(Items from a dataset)
######
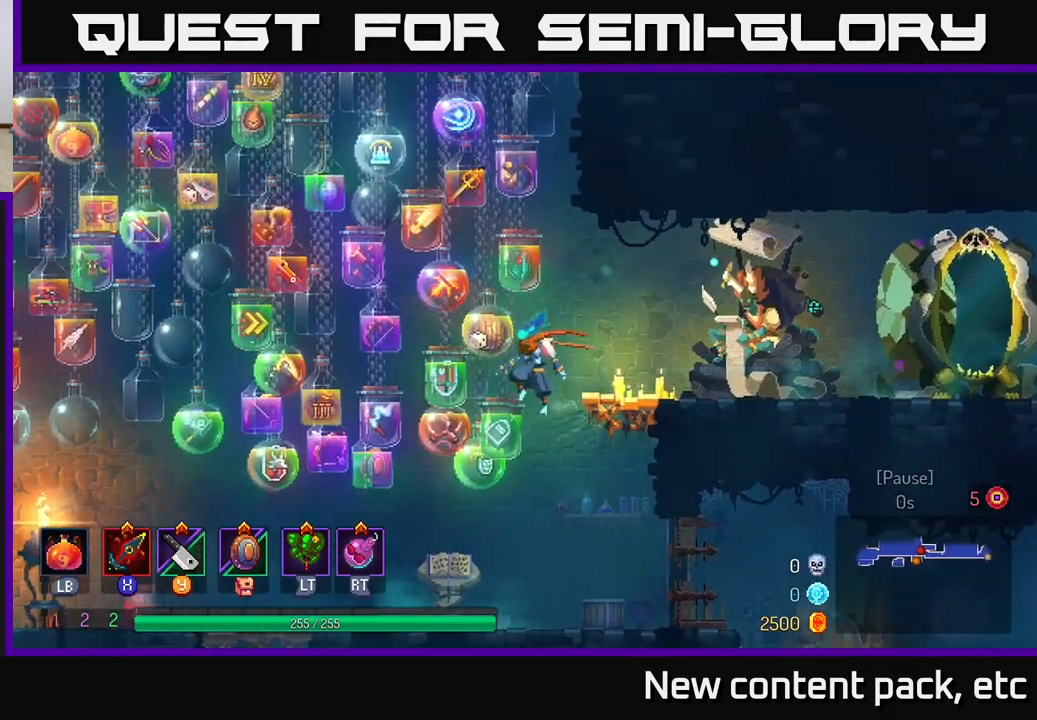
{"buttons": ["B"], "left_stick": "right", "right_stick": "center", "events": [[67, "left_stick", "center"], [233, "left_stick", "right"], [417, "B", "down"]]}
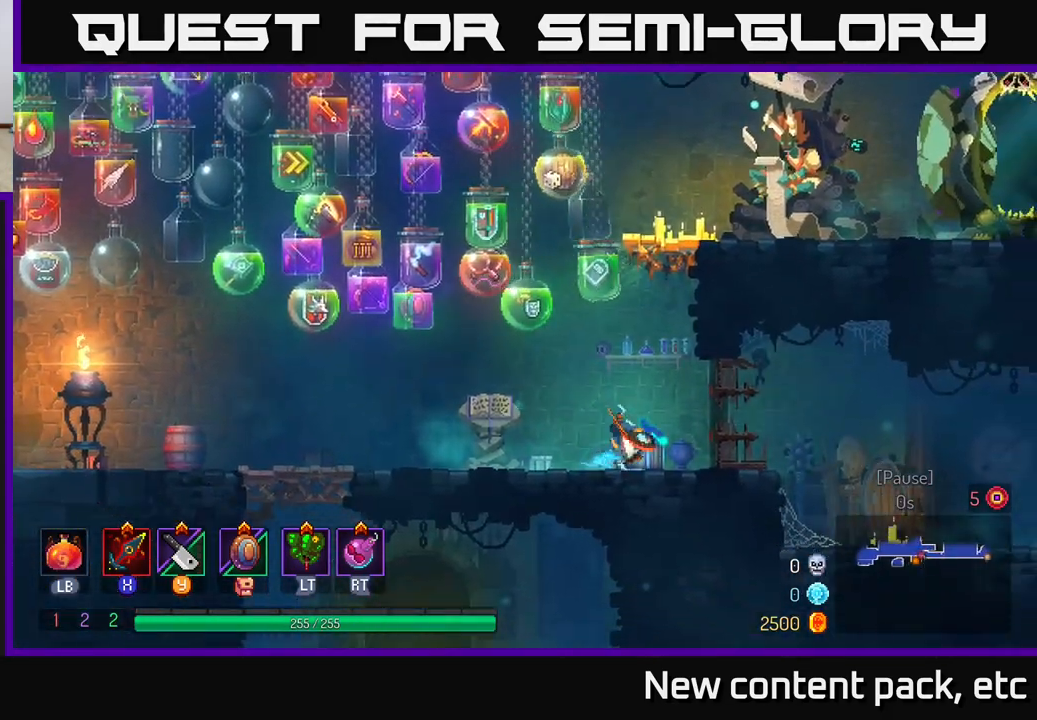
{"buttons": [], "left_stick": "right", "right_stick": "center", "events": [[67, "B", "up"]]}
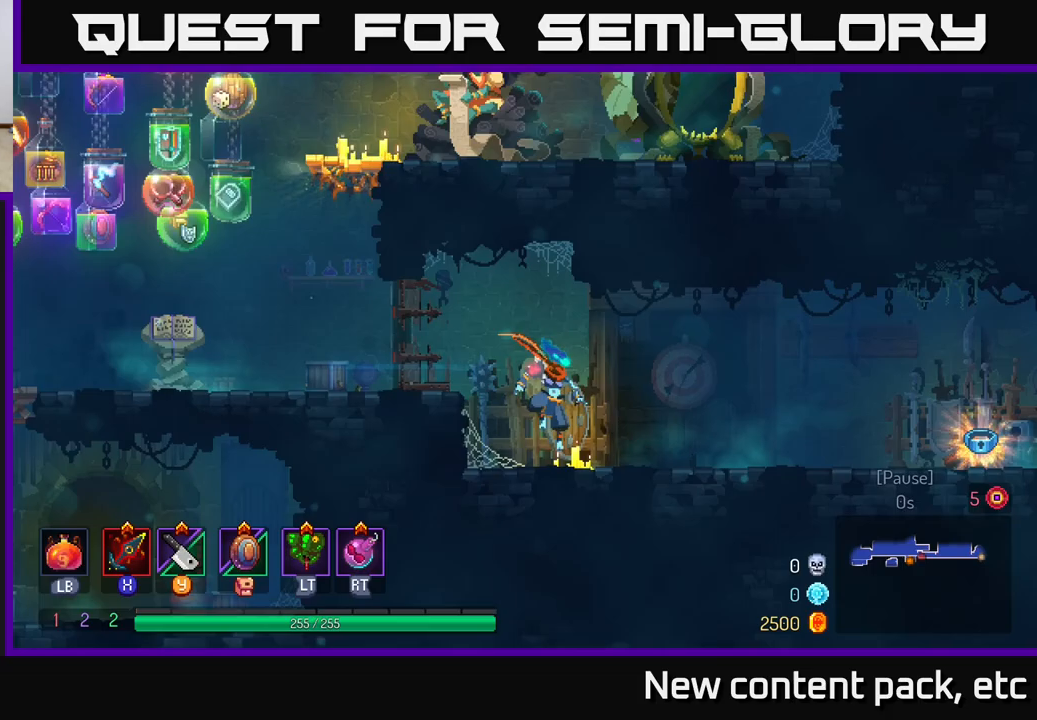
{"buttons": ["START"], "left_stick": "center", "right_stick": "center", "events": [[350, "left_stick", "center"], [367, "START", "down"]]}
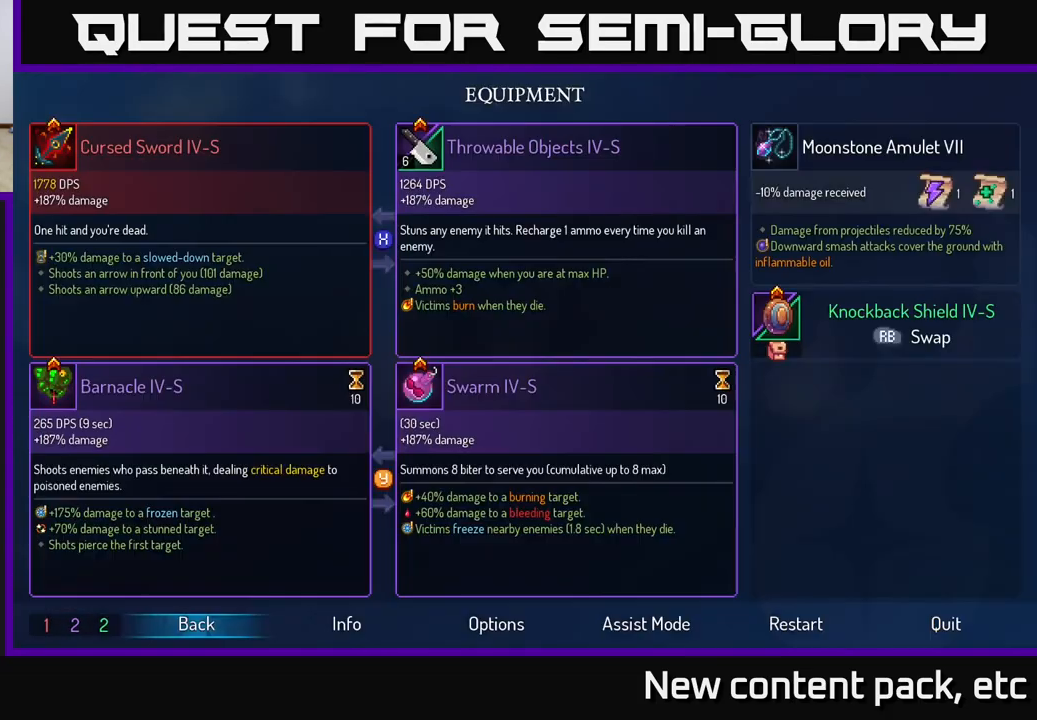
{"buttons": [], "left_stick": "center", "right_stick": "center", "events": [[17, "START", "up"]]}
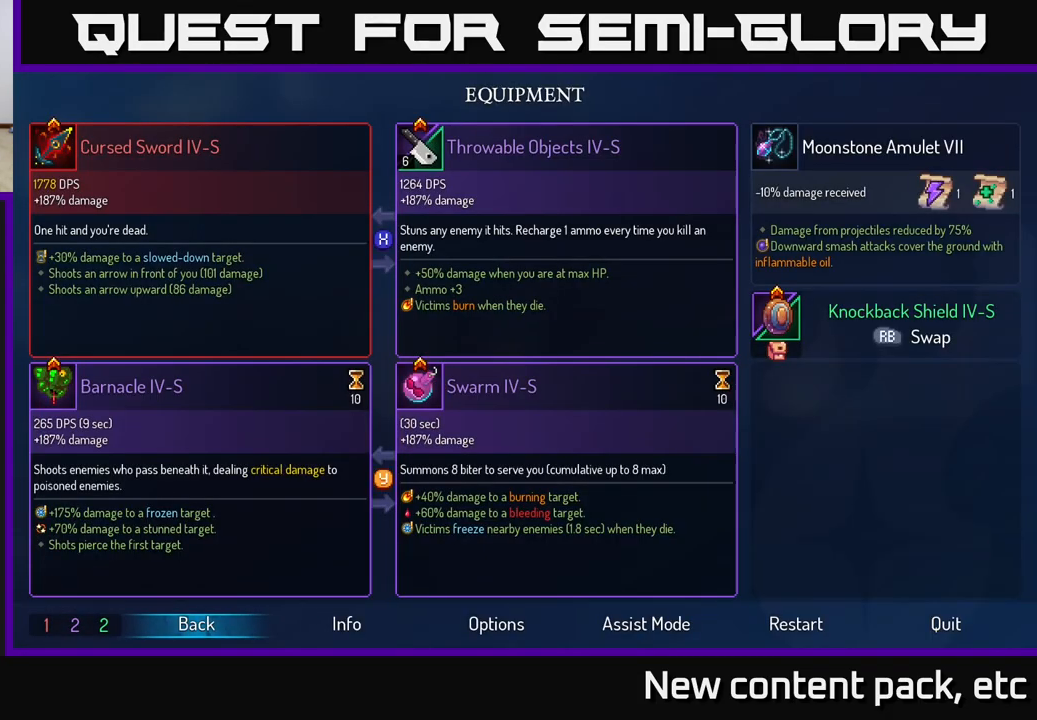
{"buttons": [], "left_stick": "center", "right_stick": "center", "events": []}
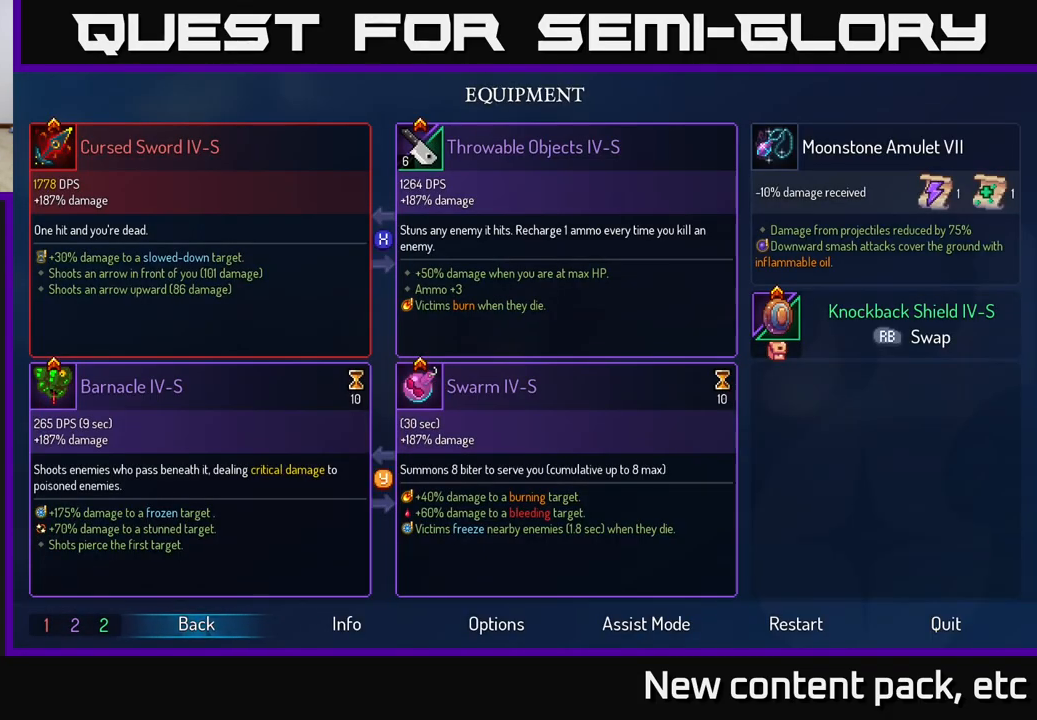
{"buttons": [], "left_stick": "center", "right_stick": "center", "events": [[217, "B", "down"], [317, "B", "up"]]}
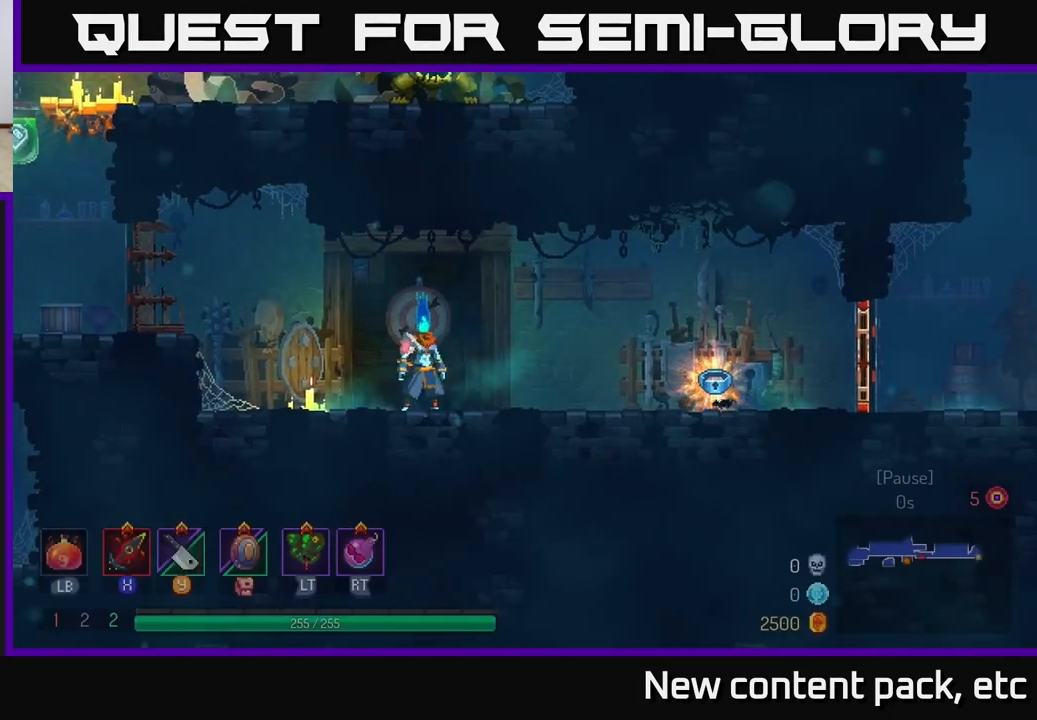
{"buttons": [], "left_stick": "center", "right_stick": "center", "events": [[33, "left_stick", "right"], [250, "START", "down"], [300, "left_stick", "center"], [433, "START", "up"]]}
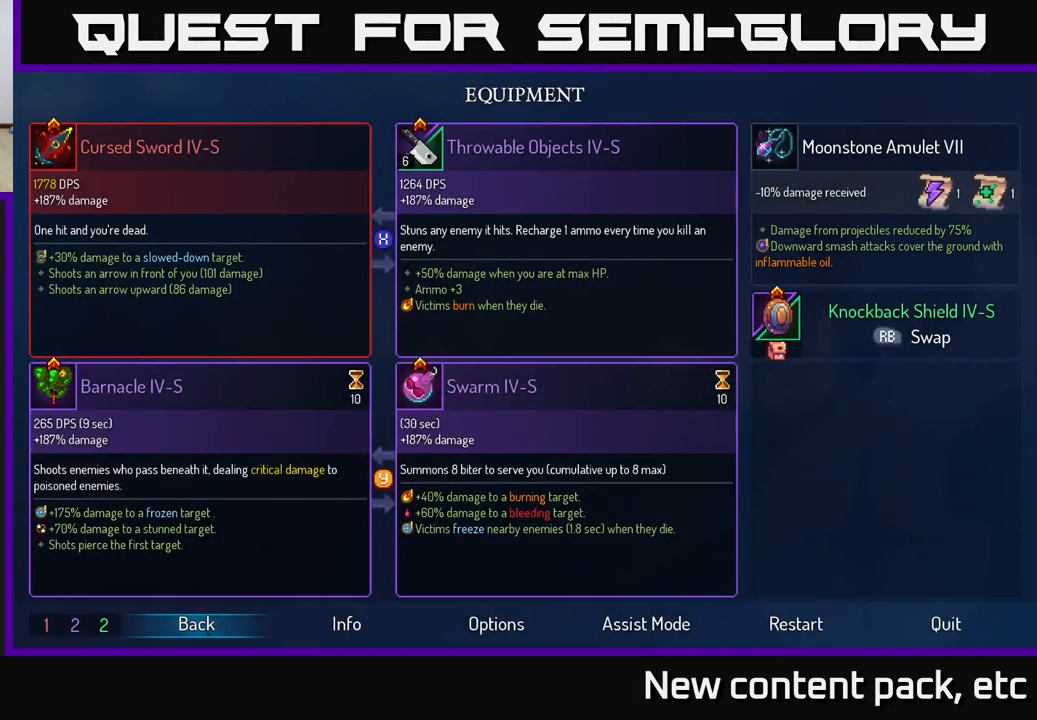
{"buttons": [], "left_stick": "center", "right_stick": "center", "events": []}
######
■ **WHAT THE EXERCISE ASKS**: Please write out all the data word for word, but keep every picture out.

■ **RESPONSE TO THIS TASK**:
{"buttons": ["B"], "left_stick": "right", "right_stick": "center", "events": [[67, "left_stick", "center"], [233, "left_stick", "right"], [417, "B", "down"]]}
{"buttons": [], "left_stick": "right", "right_stick": "center", "events": [[67, "B", "up"]]}
{"buttons": ["START"], "left_stick": "center", "right_stick": "center", "events": [[350, "left_stick", "center"], [367, "START", "down"]]}
{"buttons": [], "left_stick": "center", "right_stick": "center", "events": [[17, "START", "up"]]}
{"buttons": [], "left_stick": "center", "right_stick": "center", "events": []}
{"buttons": [], "left_stick": "center", "right_stick": "center", "events": [[217, "B", "down"], [317, "B", "up"]]}
{"buttons": [], "left_stick": "center", "right_stick": "center", "events": [[33, "left_stick", "right"], [250, "START", "down"], [300, "left_stick", "center"], [433, "START", "up"]]}
{"buttons": [], "left_stick": "center", "right_stick": "center", "events": []}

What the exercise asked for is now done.